RECORDS SUPPLIED: Begin
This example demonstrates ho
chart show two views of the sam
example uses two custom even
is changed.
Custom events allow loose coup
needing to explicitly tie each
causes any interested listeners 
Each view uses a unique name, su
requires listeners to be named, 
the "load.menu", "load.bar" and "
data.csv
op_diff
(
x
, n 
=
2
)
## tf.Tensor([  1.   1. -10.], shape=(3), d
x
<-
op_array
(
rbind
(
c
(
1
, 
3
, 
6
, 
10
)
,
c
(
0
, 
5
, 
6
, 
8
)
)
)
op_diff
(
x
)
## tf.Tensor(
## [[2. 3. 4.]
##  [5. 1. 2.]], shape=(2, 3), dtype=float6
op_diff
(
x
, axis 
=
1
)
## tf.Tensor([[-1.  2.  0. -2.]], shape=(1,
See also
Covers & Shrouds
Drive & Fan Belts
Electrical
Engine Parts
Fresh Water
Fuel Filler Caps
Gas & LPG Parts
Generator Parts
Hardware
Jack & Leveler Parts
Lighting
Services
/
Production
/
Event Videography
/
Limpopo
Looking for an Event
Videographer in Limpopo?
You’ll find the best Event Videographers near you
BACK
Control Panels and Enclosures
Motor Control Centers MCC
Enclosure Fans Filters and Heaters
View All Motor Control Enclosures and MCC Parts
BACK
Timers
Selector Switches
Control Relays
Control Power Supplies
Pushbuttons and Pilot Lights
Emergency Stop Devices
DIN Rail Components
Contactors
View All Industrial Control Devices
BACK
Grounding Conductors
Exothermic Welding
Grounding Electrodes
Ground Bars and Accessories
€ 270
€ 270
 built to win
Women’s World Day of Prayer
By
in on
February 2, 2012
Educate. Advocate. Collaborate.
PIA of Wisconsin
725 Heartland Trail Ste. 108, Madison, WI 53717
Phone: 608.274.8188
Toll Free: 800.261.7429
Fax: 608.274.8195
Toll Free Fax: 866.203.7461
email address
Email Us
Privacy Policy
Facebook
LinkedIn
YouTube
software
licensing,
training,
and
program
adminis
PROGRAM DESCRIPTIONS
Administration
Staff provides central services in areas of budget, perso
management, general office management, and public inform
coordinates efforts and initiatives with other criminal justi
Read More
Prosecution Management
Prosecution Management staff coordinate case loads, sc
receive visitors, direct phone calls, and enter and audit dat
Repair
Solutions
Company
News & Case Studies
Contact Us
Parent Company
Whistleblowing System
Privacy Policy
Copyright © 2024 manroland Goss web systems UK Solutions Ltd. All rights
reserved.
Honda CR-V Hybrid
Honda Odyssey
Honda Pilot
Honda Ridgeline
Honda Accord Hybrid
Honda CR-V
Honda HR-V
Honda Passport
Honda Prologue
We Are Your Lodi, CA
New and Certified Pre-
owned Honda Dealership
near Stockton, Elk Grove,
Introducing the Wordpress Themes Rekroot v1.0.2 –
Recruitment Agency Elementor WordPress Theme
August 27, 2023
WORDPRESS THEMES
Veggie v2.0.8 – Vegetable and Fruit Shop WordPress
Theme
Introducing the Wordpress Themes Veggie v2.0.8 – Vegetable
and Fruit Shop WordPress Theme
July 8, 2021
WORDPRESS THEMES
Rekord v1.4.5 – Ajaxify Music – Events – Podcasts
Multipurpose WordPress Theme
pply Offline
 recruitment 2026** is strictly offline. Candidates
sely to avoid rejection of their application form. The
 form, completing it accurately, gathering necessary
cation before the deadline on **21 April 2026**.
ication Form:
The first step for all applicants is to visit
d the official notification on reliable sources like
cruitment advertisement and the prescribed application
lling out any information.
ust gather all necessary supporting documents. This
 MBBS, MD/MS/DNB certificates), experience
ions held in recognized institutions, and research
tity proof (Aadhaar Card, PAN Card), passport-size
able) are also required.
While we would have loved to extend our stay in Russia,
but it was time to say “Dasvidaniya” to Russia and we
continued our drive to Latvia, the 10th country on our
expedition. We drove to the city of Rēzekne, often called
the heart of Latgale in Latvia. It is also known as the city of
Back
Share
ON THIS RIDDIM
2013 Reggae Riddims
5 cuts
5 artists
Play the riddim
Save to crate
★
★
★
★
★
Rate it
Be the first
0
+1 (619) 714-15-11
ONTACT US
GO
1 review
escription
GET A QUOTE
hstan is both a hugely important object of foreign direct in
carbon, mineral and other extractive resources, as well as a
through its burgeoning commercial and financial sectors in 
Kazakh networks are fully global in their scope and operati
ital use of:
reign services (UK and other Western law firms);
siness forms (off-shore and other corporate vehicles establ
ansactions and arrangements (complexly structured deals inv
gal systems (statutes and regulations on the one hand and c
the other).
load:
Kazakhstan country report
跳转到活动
RECORDS SUPPLIED: End
Reproduce every line of the data above, changing "Fresh Water" to "Potable Water" and leaving all other text as it stands.

-- WRITTEN RESPONSE --
This example demonstrates ho
chart show two views of the sam
example uses two custom even
is changed.
Custom events allow loose coup
needing to explicitly tie each
causes any interested listeners 
Each view uses a unique name, su
requires listeners to be named, 
the "load.menu", "load.bar" and "
data.csv
op_diff
(
x
, n 
=
2
)
## tf.Tensor([  1.   1. -10.], shape=(3), d
x
<-
op_array
(
rbind
(
c
(
1
, 
3
, 
6
, 
10
)
,
c
(
0
, 
5
, 
6
, 
8
)
)
)
op_diff
(
x
)
## tf.Tensor(
## [[2. 3. 4.]
##  [5. 1. 2.]], shape=(2, 3), dtype=float6
op_diff
(
x
, axis 
=
1
)
## tf.Tensor([[-1.  2.  0. -2.]], shape=(1,
See also
Covers & Shrouds
Drive & Fan Belts
Electrical
Engine Parts
Potable Water
Fuel Filler Caps
Gas & LPG Parts
Generator Parts
Hardware
Jack & Leveler Parts
Lighting
Services
/
Production
/
Event Videography
/
Limpopo
Looking for an Event
Videographer in Limpopo?
You’ll find the best Event Videographers near you
BACK
Control Panels and Enclosures
Motor Control Centers MCC
Enclosure Fans Filters and Heaters
View All Motor Control Enclosures and MCC Parts
BACK
Timers
Selector Switches
Control Relays
Control Power Supplies
Pushbuttons and Pilot Lights
Emergency Stop Devices
DIN Rail Components
Contactors
View All Industrial Control Devices
BACK
Grounding Conductors
Exothermic Welding
Grounding Electrodes
Ground Bars and Accessories
€ 270
€ 270
 built to win
Women’s World Day of Prayer
By
in on
February 2, 2012
Educate. Advocate. Collaborate.
PIA of Wisconsin
725 Heartland Trail Ste. 108, Madison, WI 53717
Phone: 608.274.8188
Toll Free: 800.261.7429
Fax: 608.274.8195
Toll Free Fax: 866.203.7461
email address
Email Us
Privacy Policy
Facebook
LinkedIn
YouTube
software
licensing,
training,
and
program
adminis
PROGRAM DESCRIPTIONS
Administration
Staff provides central services in areas of budget, perso
management, general office management, and public inform
coordinates efforts and initiatives with other criminal justi
Read More
Prosecution Management
Prosecution Management staff coordinate case loads, sc
receive visitors, direct phone calls, and enter and audit dat
Repair
Solutions
Company
News & Case Studies
Contact Us
Parent Company
Whistleblowing System
Privacy Policy
Copyright © 2024 manroland Goss web systems UK Solutions Ltd. All rights
reserved.
Honda CR-V Hybrid
Honda Odyssey
Honda Pilot
Honda Ridgeline
Honda Accord Hybrid
Honda CR-V
Honda HR-V
Honda Passport
Honda Prologue
We Are Your Lodi, CA
New and Certified Pre-
owned Honda Dealership
near Stockton, Elk Grove,
Introducing the Wordpress Themes Rekroot v1.0.2 –
Recruitment Agency Elementor WordPress Theme
August 27, 2023
WORDPRESS THEMES
Veggie v2.0.8 – Vegetable and Fruit Shop WordPress
Theme
Introducing the Wordpress Themes Veggie v2.0.8 – Vegetable
and Fruit Shop WordPress Theme
July 8, 2021
WORDPRESS THEMES
Rekord v1.4.5 – Ajaxify Music – Events – Podcasts
Multipurpose WordPress Theme
pply Offline
 recruitment 2026** is strictly offline. Candidates
sely to avoid rejection of their application form. The
 form, completing it accurately, gathering necessary
cation before the deadline on **21 April 2026**.
ication Form:
The first step for all applicants is to visit
d the official notification on reliable sources like
cruitment advertisement and the prescribed application
lling out any information.
ust gather all necessary supporting documents. This
 MBBS, MD/MS/DNB certificates), experience
ions held in recognized institutions, and research
tity proof (Aadhaar Card, PAN Card), passport-size
able) are also required.
While we would have loved to extend our stay in Russia,
but it was time to say “Dasvidaniya” to Russia and we
continued our drive to Latvia, the 10th country on our
expedition. We drove to the city of Rēzekne, often called
the heart of Latgale in Latvia. It is also known as the city of
Back
Share
ON THIS RIDDIM
2013 Reggae Riddims
5 cuts
5 artists
Play the riddim
Save to crate
★
★
★
★
★
Rate it
Be the first
0
+1 (619) 714-15-11
ONTACT US
GO
1 review
escription
GET A QUOTE
hstan is both a hugely important object of foreign direct in
carbon, mineral and other extractive resources, as well as a
through its burgeoning commercial and financial sectors in 
Kazakh networks are fully global in their scope and operati
ital use of:
reign services (UK and other Western law firms);
siness forms (off-shore and other corporate vehicles establ
ansactions and arrangements (complexly structured deals inv
gal systems (statutes and regulations on the one hand and c
the other).
load:
Kazakhstan country report
跳转到活动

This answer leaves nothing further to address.